Police talk to motorists after a fatal accident in Hawke's Bay. (Photo: NZME）
WELLINGTON, Dec. 8 (Xinhua) -- A total of 12 people have died in car crashes across New Zealand since Friday, according to the New Zealand Police.
On Sunday, three incidents took three lives. A person died on Wainui Rd near Whakatane, Bay of Plenty at 5:15 a.m. local time Sunday after their vehicle rolled. A motorcyclist died on Broadlands Rd, Reporoa, near Rotorua, after a crash at 1:30 p.m. also on Sunday.
A child was killed after being hit by a car just before 3 p.m. in a driveway on Hams Rd, in rural Waikato.
On Saturday, Two people died in a car after it was struck by a train at the intersection of Piako Rd and State Highway 26 at 4:10 a.m. local time.
A pedestrian was fatally struck by a train in South Auckland also on Saturday. The crash happened at 12:30 a.m. local time.
A family of five was on holiday in New Zealand when their vehicle collided with a truck on State Highway 1 between Station and Kiwa roads at Hapuku, in South Island at about 3:15 p.m. on Friday. Three people died at the scene and a fourth person was announced dead on Sunday.
One people died at the scene in a crash between a motorcycle and a logging truck on State Highway 5 at Te Pohue on Friday morning. A second person in the crash succumbed to injuries on Saturday evening.
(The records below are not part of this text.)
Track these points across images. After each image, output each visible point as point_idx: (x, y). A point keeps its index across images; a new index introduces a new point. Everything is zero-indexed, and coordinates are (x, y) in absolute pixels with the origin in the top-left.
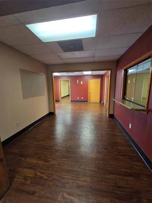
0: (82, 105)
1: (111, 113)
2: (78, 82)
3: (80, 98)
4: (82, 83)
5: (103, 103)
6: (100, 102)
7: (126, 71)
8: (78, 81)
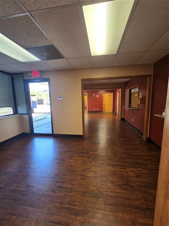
0: (98, 115)
1: (123, 117)
2: (94, 96)
3: (96, 109)
4: (97, 97)
5: (116, 113)
6: (113, 112)
7: (130, 90)
8: (94, 94)
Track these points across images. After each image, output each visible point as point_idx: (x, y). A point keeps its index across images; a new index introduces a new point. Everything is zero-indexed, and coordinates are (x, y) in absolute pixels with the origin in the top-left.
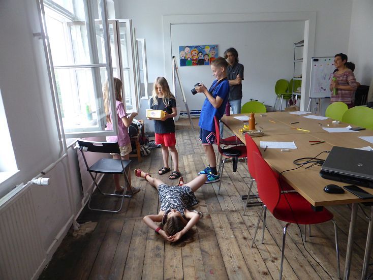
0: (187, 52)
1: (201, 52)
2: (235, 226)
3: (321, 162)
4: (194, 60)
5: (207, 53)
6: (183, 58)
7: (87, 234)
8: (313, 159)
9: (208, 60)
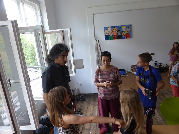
0: (109, 31)
1: (119, 30)
4: (114, 36)
5: (124, 31)
6: (107, 35)
9: (125, 35)
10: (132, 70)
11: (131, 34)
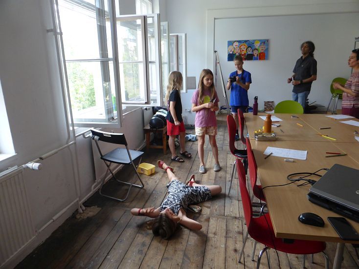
0: (235, 47)
1: (250, 47)
2: (230, 235)
3: (312, 182)
4: (242, 55)
5: (257, 48)
6: (231, 53)
7: (88, 217)
8: (311, 174)
9: (257, 55)
10: (265, 108)
11: (268, 54)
The police aimed to reduce the number of deaths on the road by 5 percent annually. However, the number of road deaths have increased year-on-year by about 10 percent at this point for 2019, while speeding was the top factor causing crashes.
The target, introduced on July 1, 2018, was based on the loss of 378 lives in 2017, according to Police Minister Stuart Nash.
The annual update put the estimated social cost of motor vehicle fatal and injury crashes in 2017 at 4.8 billion NZ dollars (3.17 billion U.S. dollars), an increase of 0.6 billion NZ dollars on the previous year.
Over the next three years, 3,300 km of state highways and local roads will be upgraded under the government's Safe Network Program.